In persons with congenital FXII deficiency the condition is lifelong. People affected may want to alert other family members as they may also carry the gene. A 1994 study of 300 healthy blood donors found that 7 persons (2.3%) had FXII deficiencies with one subject having no detectable FXII (0.3%).[5] This study is at variance with estimates that only 1 in 1,000,000 people has the condition.[2]

The acquired form of FXII deficiency is seen in patients with the nephrotic syndrome, liver disease, sepsis and shock, disseminated intravascular coagulation, and other diseases.[1]

Diagnosis

The condition is diagnosed by blood tests in the laboratory when it is noted that special blood clotting test are abnormal. Specifically prothrombin time (PT) or activated partial thromboplastin time (aPTT) are prolonged.[2] The diagnosis is confirmed by an assay detecting very low or absent FXII levels.

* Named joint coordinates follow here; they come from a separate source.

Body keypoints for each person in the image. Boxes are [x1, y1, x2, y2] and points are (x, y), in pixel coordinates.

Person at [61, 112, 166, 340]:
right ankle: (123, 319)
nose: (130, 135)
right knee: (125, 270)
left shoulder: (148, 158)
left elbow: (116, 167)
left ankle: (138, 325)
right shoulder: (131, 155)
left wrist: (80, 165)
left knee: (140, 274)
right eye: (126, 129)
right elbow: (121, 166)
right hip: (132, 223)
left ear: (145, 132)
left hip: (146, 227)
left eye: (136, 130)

The FXII (F12) gene is found on chromosome 5q33-qter.[2]In hereditary angioedema type III an increased activity of factor XII has been described.[6]

Treatment

In congenital FXII deficiency treatment is not necessary. In acquired FXII deficiency the underlying problem needs to be addressed.

History

The condition was first described in 1955 based by blood testing of a patient named John Hageman.[7]

References

  1. Riley RS (April 2005). "Factor XII Deficiency" (PDF). Pathology, Virginia Commonwealth University. Retrieved February 20, 2017.
  2. "Factor XII Deficiency". National Organization for Rare Disorders(NORD). Retrieved February 20, 2017.
  3. Pauer HU, Burfeind P, Köstering H, Emons G, Hinney B (2003). "Factor XII deficiency is strongly associated with primary recurrent abortions". Fertility and Sterility. 80 (3): 590–594. doi:10.1016/S0015-0282(03)00788-X. PMID 12969703.
  4. Zeerleder S, Schloesser M, Redondo M, Wuillemin WA, Engel W, Furlan M, Laemmle B (1999). "Reevaluation of the Incidence of Thromboembolic Complications in Congenital Factor XII Deficiency A Study on 73 Subjects from 14 Swiss Families". Thrombosis and Haemostasis. 82 (4): 1240–1246. doi:10.1055/s-0037-1614368. PMID 10544906. Retrieved February 20, 2017.
  5. Halbmayer WM, Haushofer A, Schoen R, Mannhalter C, Strohmer E, Baumgarten K, Fischer M (1994). "The prevalence of moderate and severe FXII (Hageman factor) deficiency among the normal population: evaluation of the incidence of FXII deficiency among 300 healthy blood donors". Thromb Haemost. 71 (1): 68–72. doi:10.1055/s-0038-1642386. PMID 8165648.
  6. Cichon S, Martin L, Hennies HC, Müller F, Van Driessche K, Karpushova A, Stevens W, Colombo R, Renné T, Drouet C, Bork K, Nöthen MM (2006). "Increased Activity of Coagulation Factor XII (Hageman Factor) Causes Hereditary Angioedema Type III". Am J Hum Genet. 79 (6): 1098–1104. doi:10.1086/509899. PMC 1698720. PMID 17186468.
  7. Ratnoff OD, Margolius A (1955). "Hageman trait: an asymptomatic disorder of blood coagulation". Transactions of the Association of American Physicians. 68: 149–54. PMID 13299324.